Creating new jobs outside the city
One foreseeable benefit of having spoke offices in India is that employees will be able to recruit friends, family, and community members that they trust to work at Zoho, and from their rural office. It's a way of growing the company sustainably, and with better outcomes for employees who no longer have to travel or relocate to Chennai. Additionally, in this scenario new hires would be working alongside existing, possibly longtime Zoho employees who can onboard and train. Based off the success of these offices throughout southern India, and encouraged by the thought of creating jobs in rural towns — not just supporting existing employees there — Zoho started to adopt the model the US.
Hub and spoke in Texas
Using Austin as the hub, Zoho established its first US spoke office in New Braunfels, Texas, last year. Located about an hour outside of downtown Austin, the team of mainly sales and support agents in New Braunfels is still close enough to Zoho's US headquarters to engage with other employees whenever needed or desired. Likewise, Zoho employees in Austin can travel to New Braunfels to help manage operations once the pandemic subsides and people can safely work together face to face.

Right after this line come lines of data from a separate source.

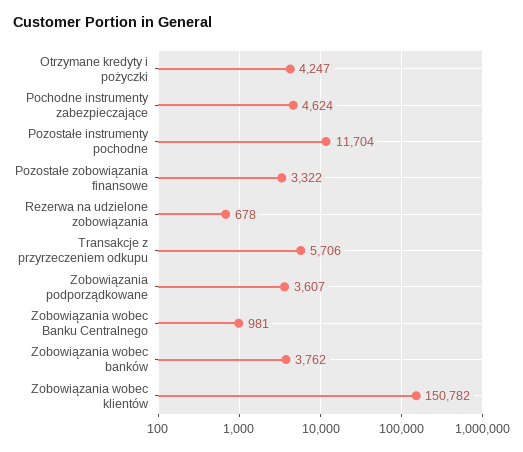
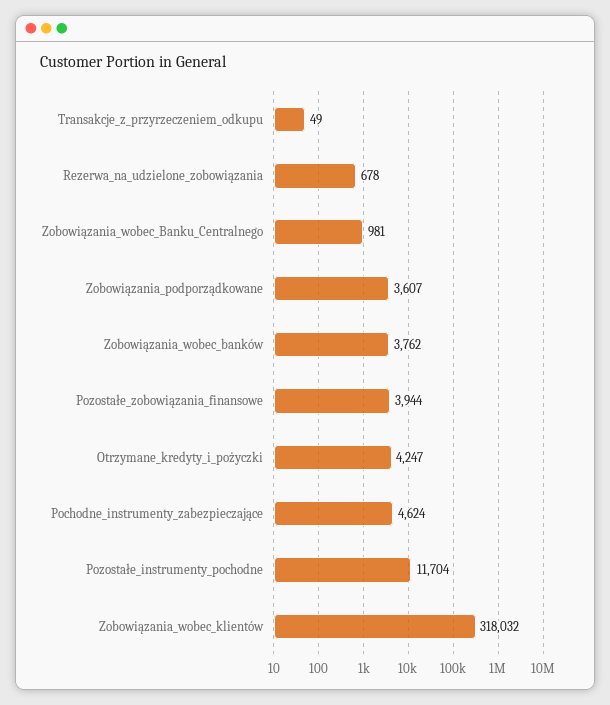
  {
    "Otrzymane kredyty i pożyczki": 4247,
    "Pochodne instrumenty zabezpieczające": 4624,
    "Pozostałe instrumenty pochodne": 11704,
-   "Pozostałe zobowiązania finansowe": 3322,
+   "Pozostałe zobowiązania finansowe": 3944,
    "Rezerwa na udzielone zobowiązania": 678,
-   "Transakcje z przyrzeczeniem odkupu": 5706,
+   "Transakcje z przyrzeczeniem odkupu": 49,
    "Zobowiązania podporządkowane": 3607,
    "Zobowiązania wobec Banku Centralnego": 981,
    "Zobowiązania wobec banków": 3762,
-   "Zobowiązania wobec klientów": 150782
+   "Zobowiązania wobec klientów": 318032
  }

Soon after onboarding the team in New Braunfels, Zoho starting hiring in Bastrop, a rural town around 40 minutes southeast of Austin, adding several talented people fairly quickly. At the beginning, it wasn't clear how much and what type of engagement these smaller, more rural offices would need with managers and longtime Zoho employees, so New Braunfels and Bastrop were chosen for their proximity to Austin. These two locations have proven that talent truly is everywhere, and that many young people in small towns around the US are just looking for an opportunity.
Self-sufficient offices throughout the United States
Encouraged that transnational localism is a thoughtful and humane way of growing a business, we have just expanded further out in Texas — around five hour's drive south of Austin — where opportunity is even more hard to come by. We have added eight new hires from McAllen, Edinburg, Harlingen, and Brownsville, all towns near the Texas border that are at most one hour's drive from one another. This means that once COVID-19 subsides, Zoho can establish an office for all of these new employees at the midpoint between towns so that no one person would have to commute more than a half-hour to collaborate with their teammates.
When Zoho was considering moving south in Texas, far from the hub in Austin, we conducted some exploratory interviews to gauge the interest and the level of talent in this region. We learned pretty quickly that there are many eager and equipped young people in each city. In some cases, the city itself has offered free technical training to grow the local economy and champion the talents of its own citizens. It just goes to show, small towns have a vested interest in retaining their culture and their talent, and they're getting buy-in from locals.
Ultimately, the goal of transnational localism isn't to have offices within arm's reach of Austin, or any other established Zoho office. Rather, the roadmap is to have teams throughout small towns, beginning in the US, with access to diverse customers and markets. Given the success of New Braunfels and Bastrop — especially considering onboarding was done for those employees remotely due to the pandemic — we're confident this concept can work all over and for any business, so long as that business is interested in providing opportunity in places and for people who would otherwise go without.